DATA FOR THIS TASK Start Marker

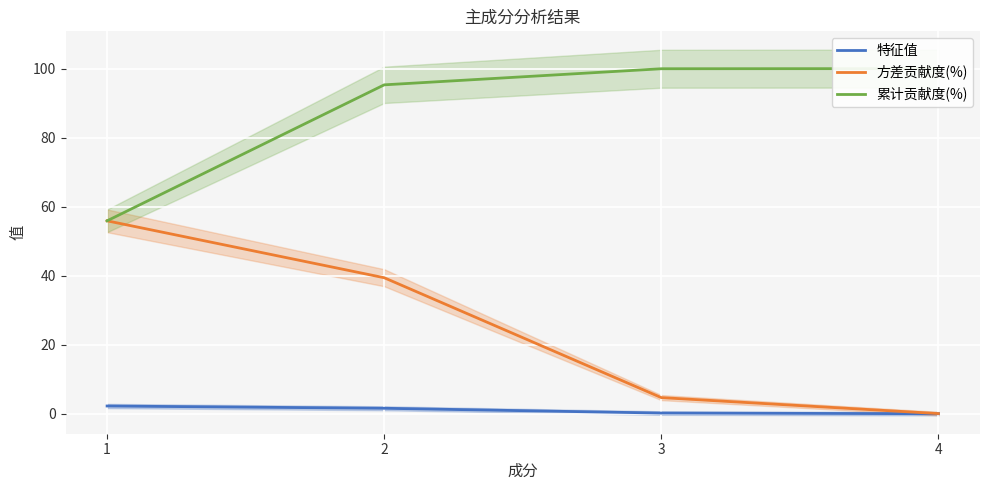

What is the minimum value for 累计贡献度(%)?

55.9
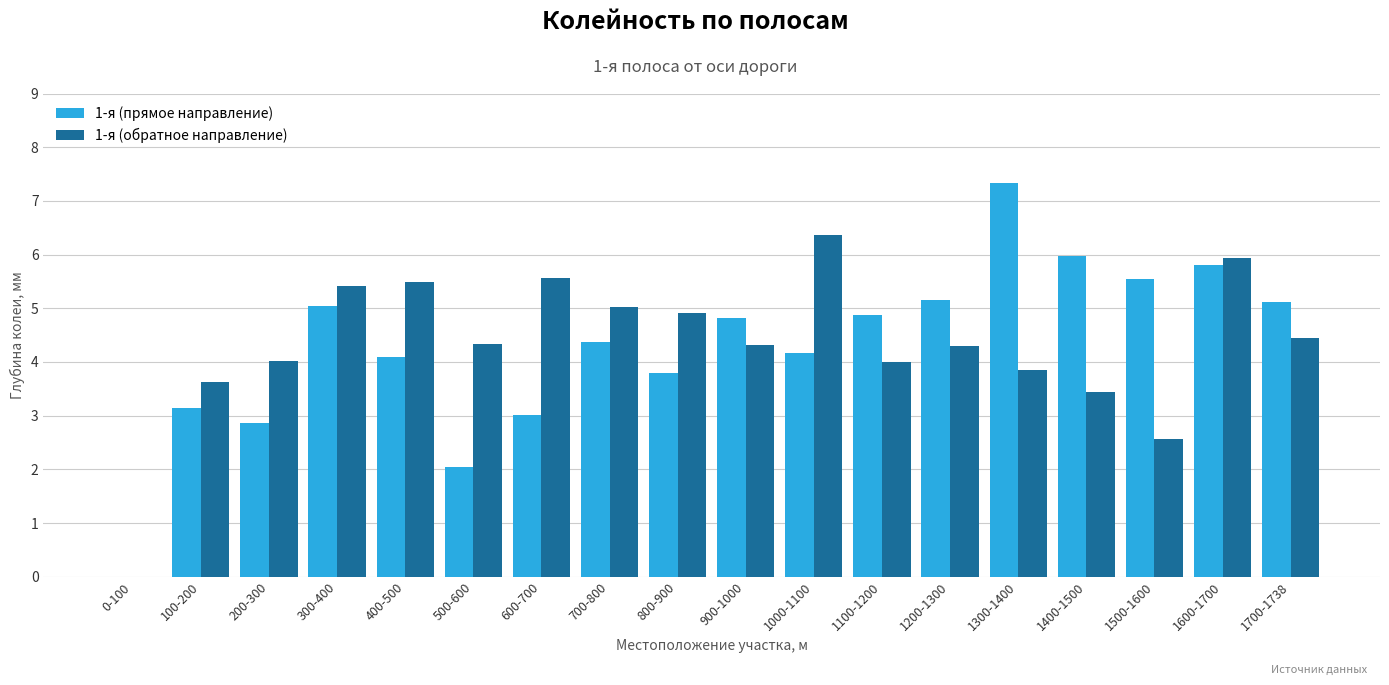

What is the sum of the 1-я (прямое направление) values at 200-300 and 1100-1200?

7.8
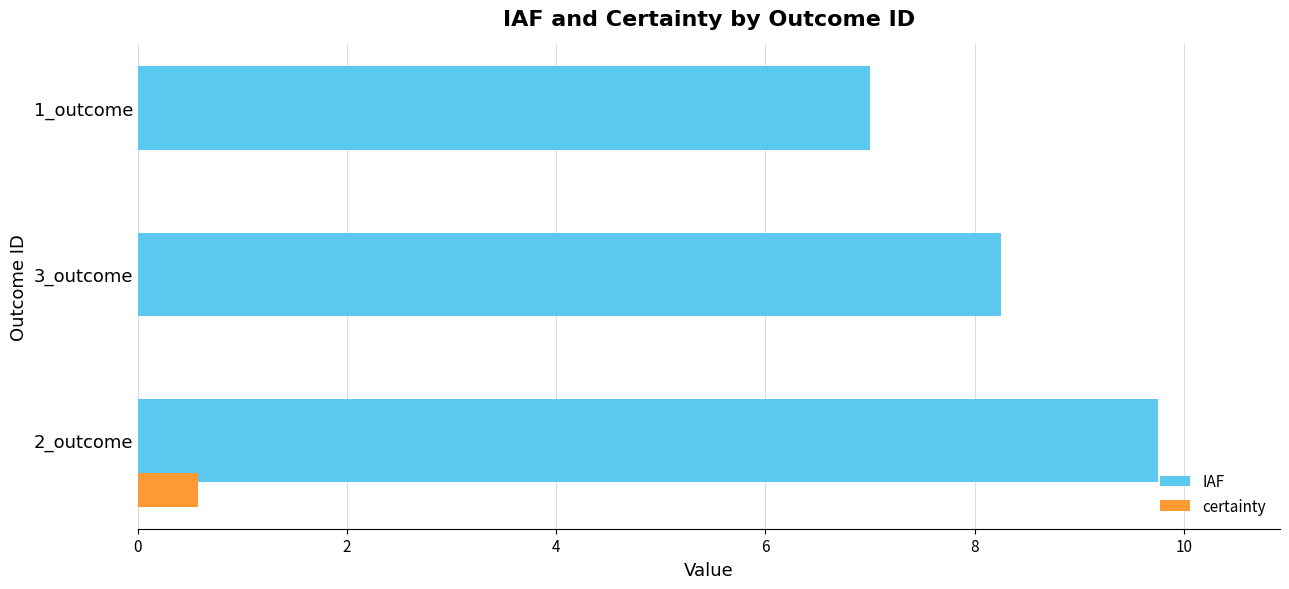

Where is IAF nearest to the value 8?

3_outcome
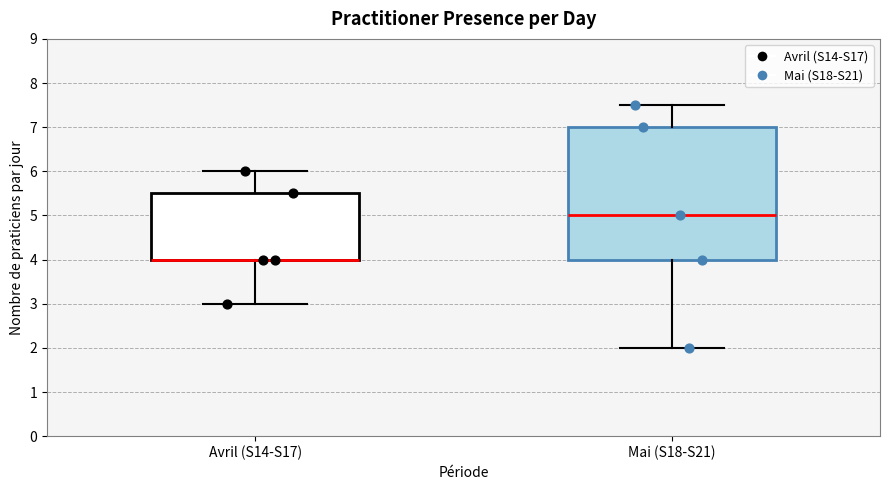

Where does the lower whisker of the box for Avril (S14-S17) end on the y-axis? The values are not printed on the chart, so give them approximately, as read against the axis.

3.0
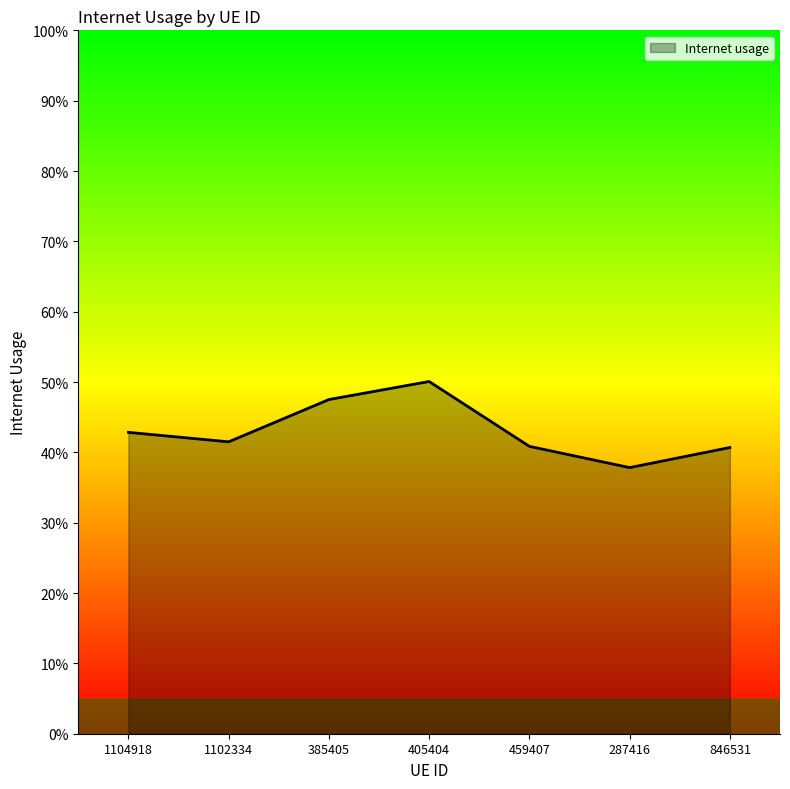

Rank the categories by value from highest to lowest.

405404, 385405, 1104918, 1102334, 459407, 846531, 287416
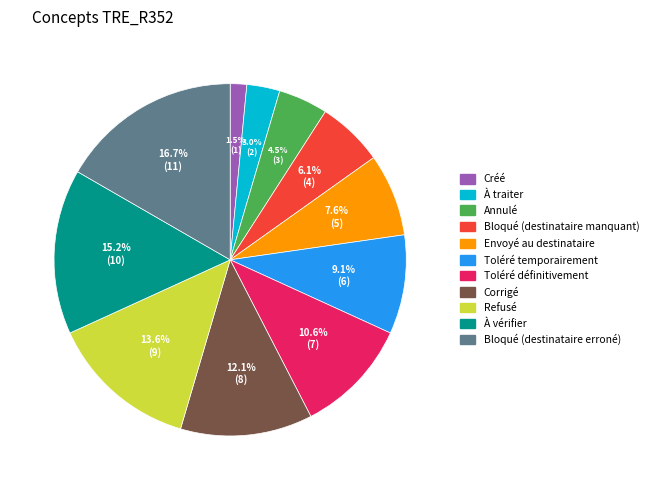

Rank the categories by value from highest to lowest.

Bloqué (destinataire erroné), À vérifier, Refusé, Corrigé, Toléré définitivement, Toléré temporairement, Envoyé au destinataire, Bloqué (destinataire manquant), Annulé, À traiter, Créé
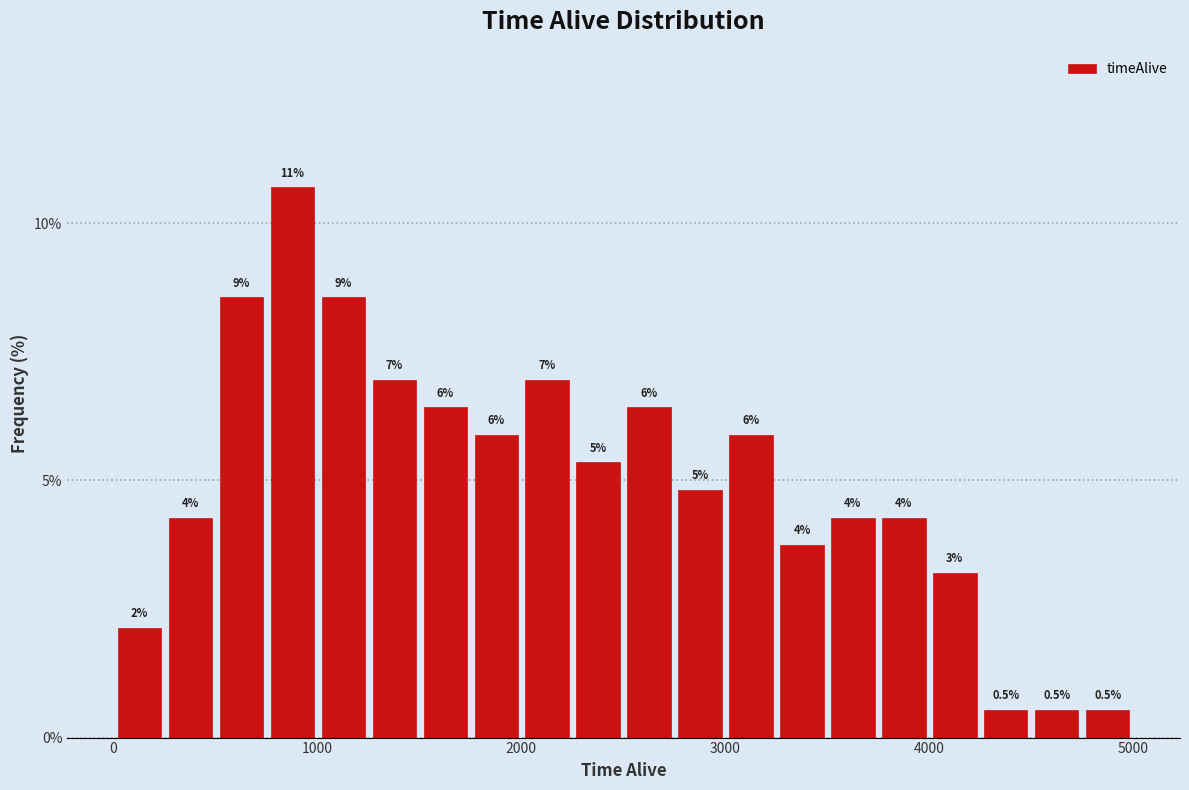

Around what value on the x-axis is the tallest bar? Give the approximate position of its centre, as read against the axis.

900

DATA FOR THIS TASK End Marker

TASK TO CARRY OUT => State how many lines of the records contain the word "read", giving only the number.

EXERCISE RESULT => 2